» **Passage to read**:

┌────────

Webscraping Craigslist for Housing Listings in the East Bay

Jennifer Jones



In [1]:

    
%pylab inline
import numpy as np
import pandas as pd
import matplotlib.pyplot as plt
import requests
from bs4 import BeautifulSoup as bs4









    



Populating the interactive namespace from numpy and matplotlib

Craigslist houses for sale

Look on the Craigslist website, select relevant search criteria, and then take a look at the web address:

Houses for sale in the East Bay:
http://sfbay.craigslist.org/search/eby/rea?housing_type=6

Houses for sale in selected neighborhoods in the East Bay:
http://sfbay.craigslist.org/search/eby/rea?nh=46&nh=47&nh=48&nh=49&nh=112&nh=54&nh=55&nh=60&nh=62&nh=63&nh=66&housing_type=6

General Procedure

# Get the data using the requests module 
url = 'http://sfbay.craigslist.org/search/eby/rea?housing_type=6'
resp = requests.get(url) 

# BeautifulSoup can quickly parse the text, specify text is html
txt = bs4(resp.text, 'html.parser')

House entries

Looked through output via print(txt.prettify()) to display the html in a more readable way, to note the structure of housing listings

Saw housing entries contained in <p class="row">

houses = txt.find_all('p', attrs={'class': 'row'})

Get data from multiple pages on Craigslist

First page:
url = 'http://sfbay.craigslist.org/search/eby/rea?housing_type=6'

For multiple pages, the pattern is:
http://sfbay.craigslist.org/search/eby/rea?s=100&housing_type=6
http://sfbay.craigslist.org/search/eby/rea?s=200&housing_type=6
etc.



In [3]:

    
# Get the data using the requests module 
npgs = np.arange(0,10,1)
npg = 100

base_url = 'http://sfbay.craigslist.org/search/eby/rea?'
urls = [base_url + 'housing_type=6']

for pg in range(len(npgs)):
    url = base_url + 's=' + str(npg) + '&housing_type=6'
    urls.append(url)
    npg += 100

more_reqs = []
for p in range(len(npgs)+1):
    more_req = requests.get(urls[p]) 
    more_reqs.append(more_req)



In [6]:

    
print(urls)









    



['http://sfbay.craigslist.org/search/eby/rea?housing_type=6', 'http://sfbay.craigslist.org/search/eby/rea?s=100&housing_type=6', 'http://sfbay.craigslist.org/search/eby/rea?s=200&housing_type=6', 'http://sfbay.craigslist.org/search/eby/rea?s=300&housing_type=6', 'http://sfbay.craigslist.org/search/eby/rea?s=400&housing_type=6', 'http://sfbay.craigslist.org/search/eby/rea?s=500&housing_type=6', 'http://sfbay.craigslist.org/search/eby/rea?s=600&housing_type=6', 'http://sfbay.craigslist.org/search/eby/rea?s=700&housing_type=6', 'http://sfbay.craigslist.org/search/eby/rea?s=800&housing_type=6', 'http://sfbay.craigslist.org/search/eby/rea?s=900&housing_type=6', 'http://sfbay.craigslist.org/search/eby/rea?s=1000&housing_type=6']



In [7]:

    
# USe BeautifulSoup to parse the text
more_txts = []
for p in range(len(npgs)+1):
    more_txt = bs4(more_reqs[p].text, 'html.parser')

└────────

(Figure understanding tasks)
┌────────

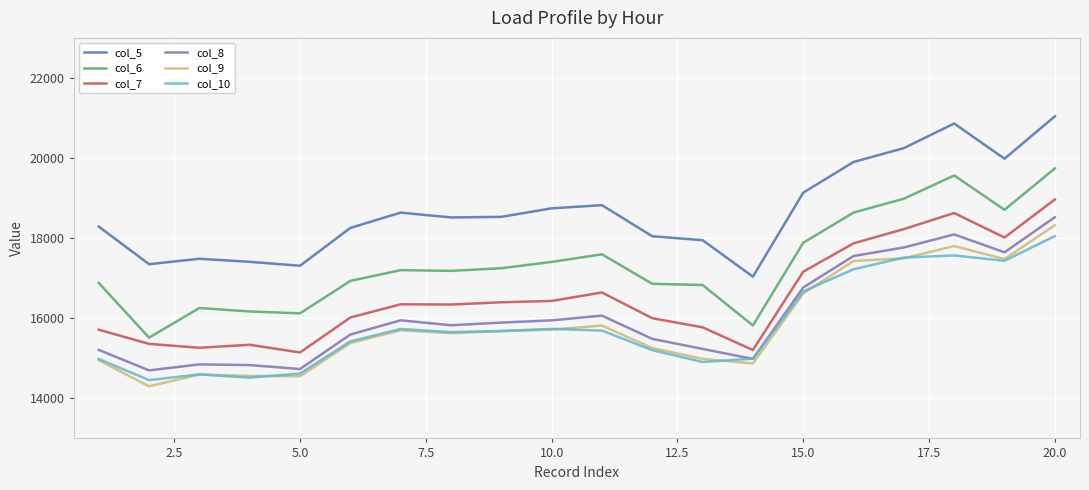

Which series has the largest total across all categories?

col_5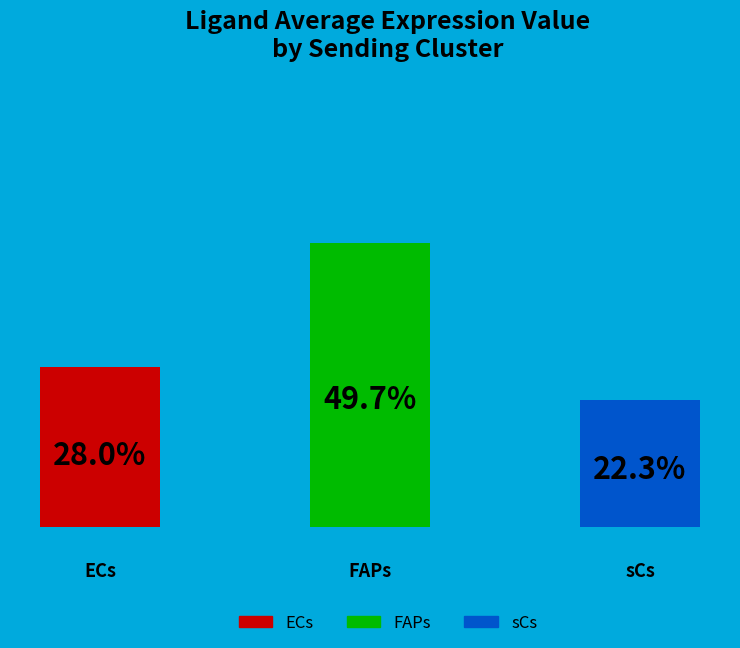

To the nearest percent, what portion does sCs represent?

22%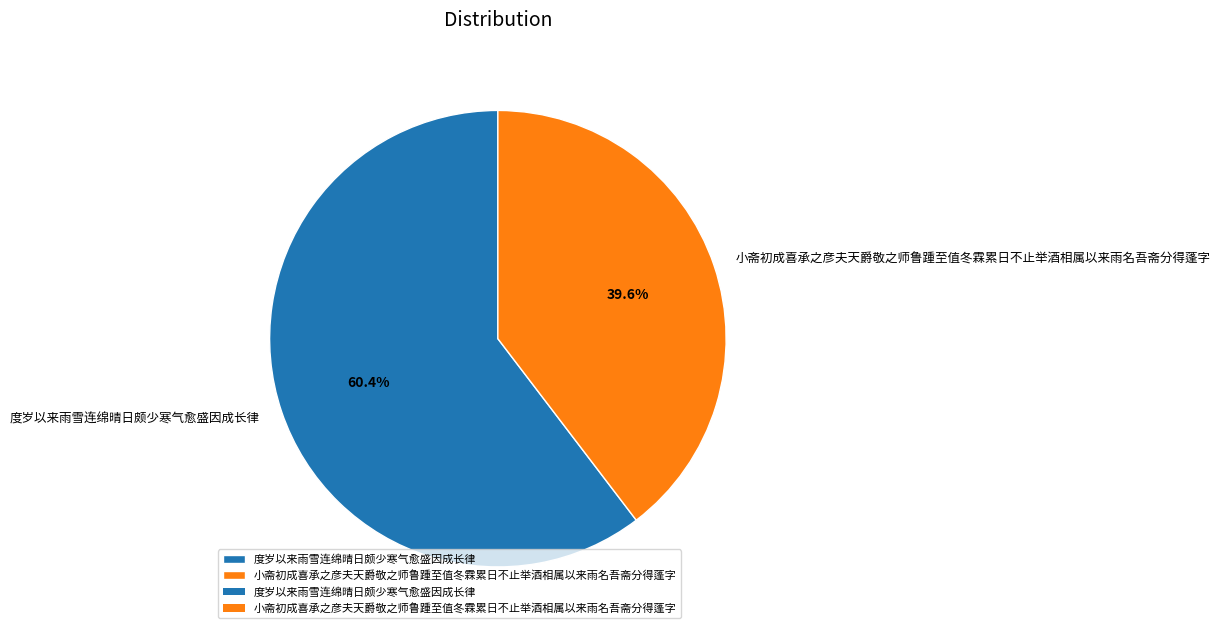

Which category accounts for the majority?

度岁以来雨雪连绵晴日颇少寒气愈盛因成长律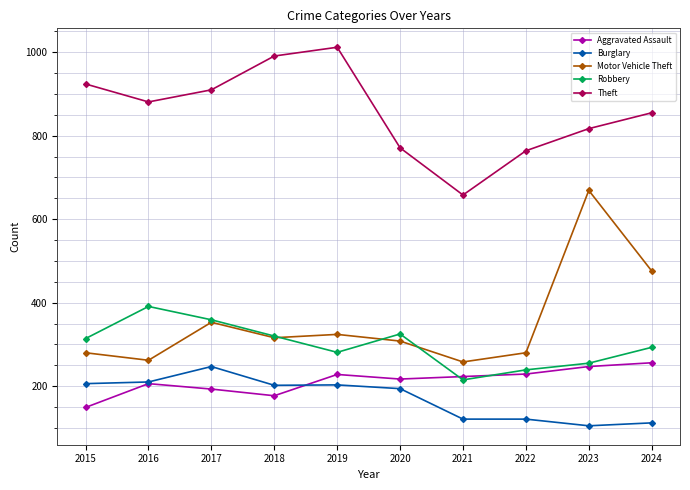

What is the difference between the Motor Vehicle Theft values at 2024 and 2017?

123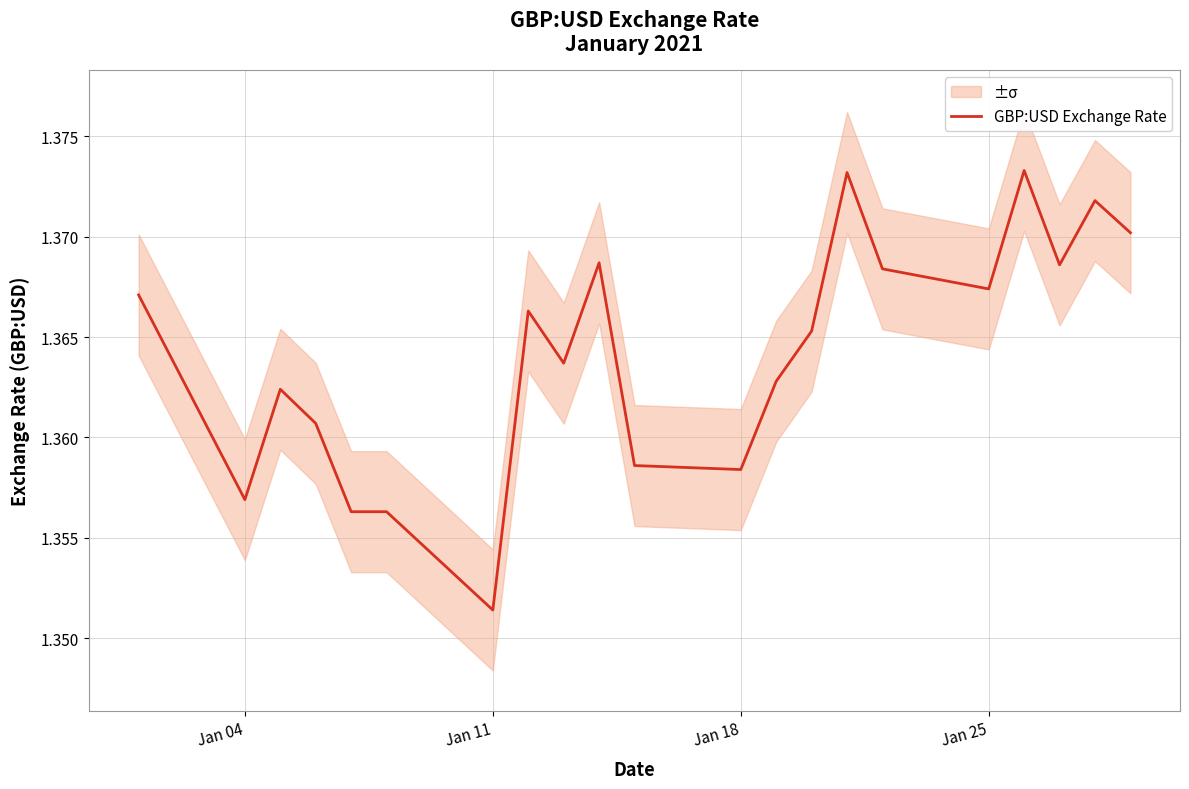

Where is GBP:USD Exchange Rate nearest to the value 1?

Jan 11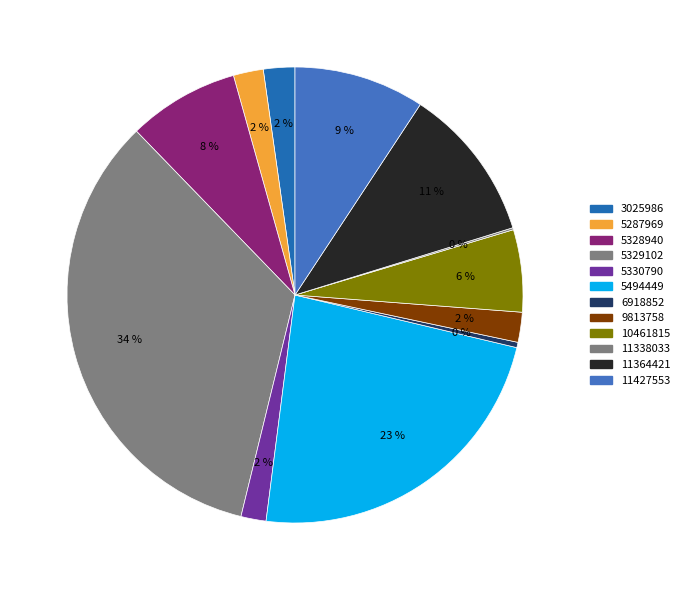

What is the change in value from 5287969 to 5494449?

+6180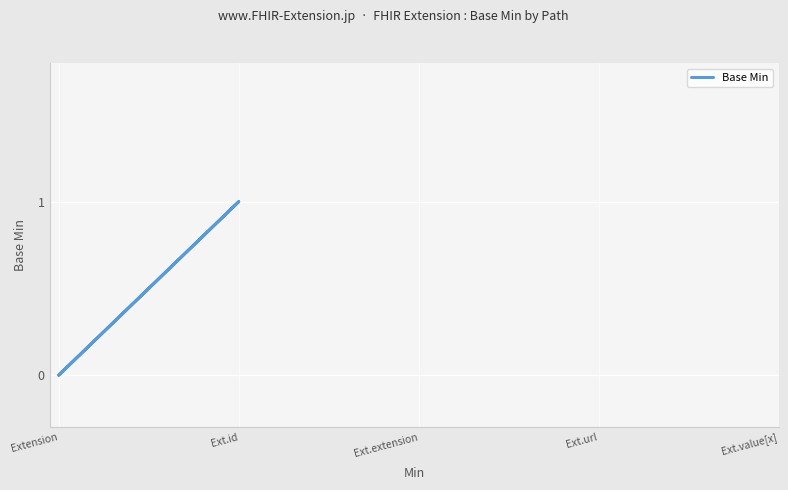

How many data points are above 0?

1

└────────

» **Problem set**:
A – According to the Craigslist scraping text, which HTML element holds the housing entries?
B – Decide whether each statement agrees with the Craigslist scraping text, and quote the words that settle it: (i) The page text is parsed with BeautifulSoup using 'html.parser'. (ii) The address for the second page of results uses s=50. (iii) The HTML was shown in a more readable form with print(txt.prettify()).

» **List of answers**:
A – The housing entries are in <p class="row">.

B –
(i) Yes: "txt = bs4(resp.text, 'html.parser')"
(ii) No: "http://sfbay.craigslist.org/search/eby/rea?s=100&housing_type=6"
(iii) Yes: "Looked through output via print(txt.prettify()) to display the html in a more readable way"